After the passage of a year since Bin Ladin’s death, it is safe to assume and assert that the man is gone, but his ghost is still alive haunting the hard wanton killers and the soft willing captors. The US might have thought that after Bin Ladin’s death, there is going to be a major breakthrough in the war against terrorism. But hard ground realities seem to have defied all predictions and defeated future calculations with regard to combat mission in Afghanistan. Alkaeda’s sanctuaries have been simply taken over by the Taliban fighters not eliminated as hoped and planned by the US. The US is all set to pack up its mission in Afghanistan, but it does not have stomach to initiate similar anti-terrorism campaign to hunt down the Alkaeda militants in Yemen. Reliance on drones alone is not going to produce the desired outcome in Yemen and putting ground forces there is not a possibility in near future.
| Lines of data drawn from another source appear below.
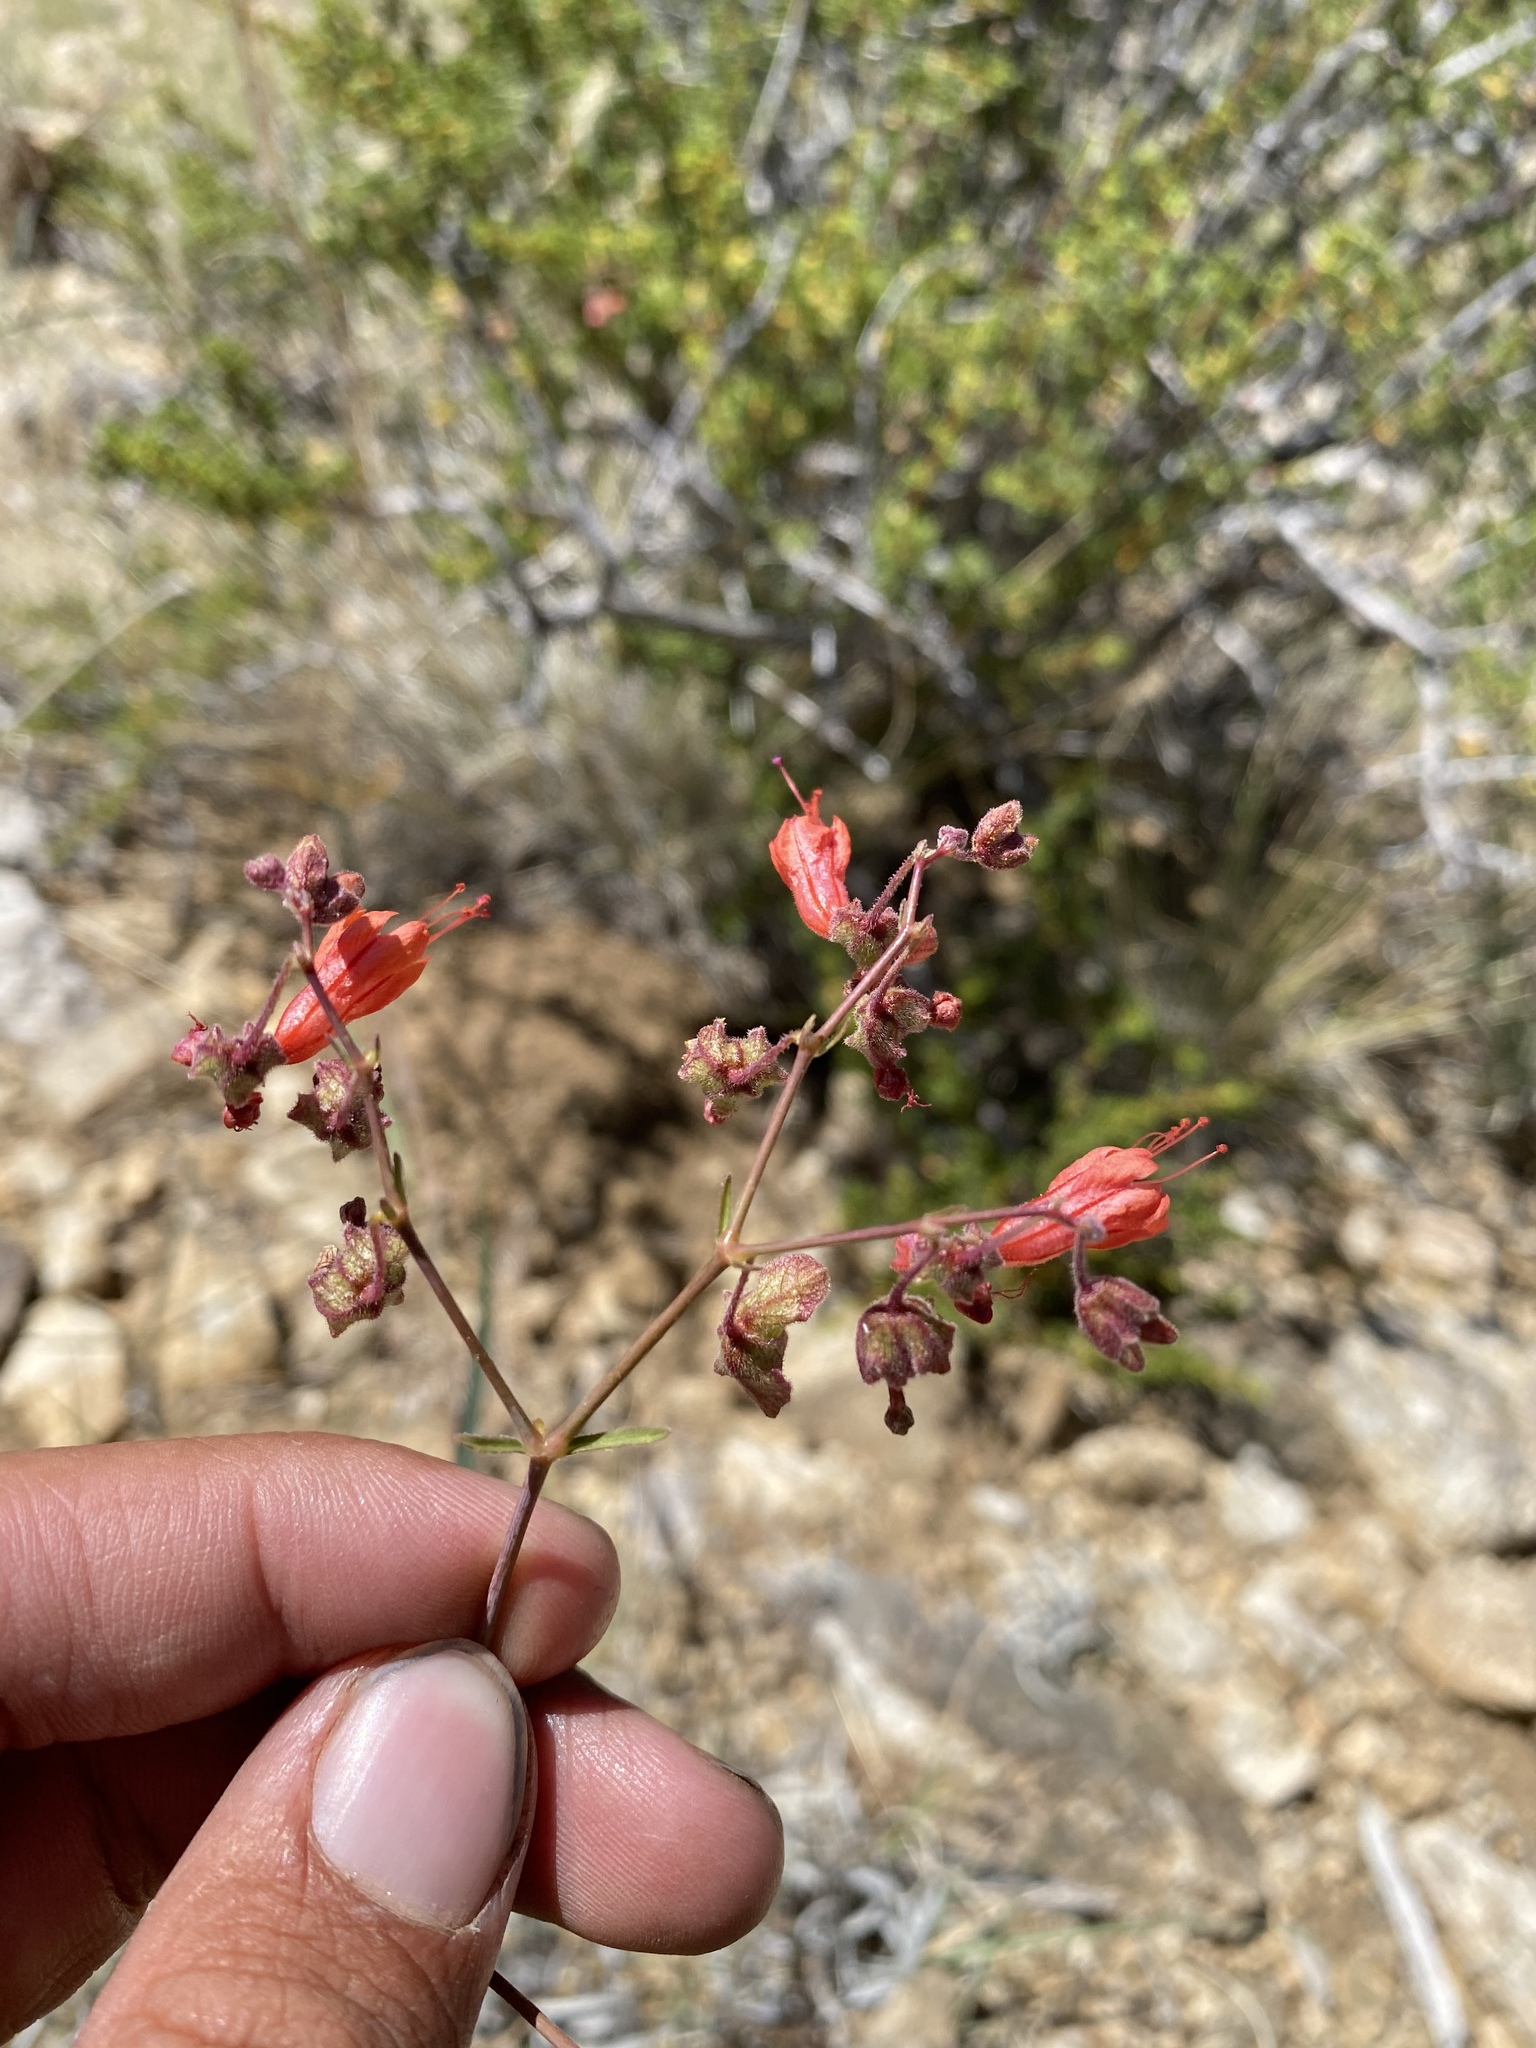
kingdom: Plantae
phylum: Tracheophyta
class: Magnoliopsida
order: Caryophyllales
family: Nyctaginaceae
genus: Mirabilis
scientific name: Mirabilis coccinea
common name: Scarlet four-o'clock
Alkaeda has lost its leader but found a new safe haven more secure because it is going to be home territory for its ragtag warriors. Yemen with its restive population living at margins on account of rampant unemployment and poverty is going to be a fertile ground for Al-Qaeda, hence the group is determined to seek power and sustenance from this new sanctuary, opening a new battle-front in war against terrorism or whatever label is given by the US and its allies after their withdrawal from Afghanistan.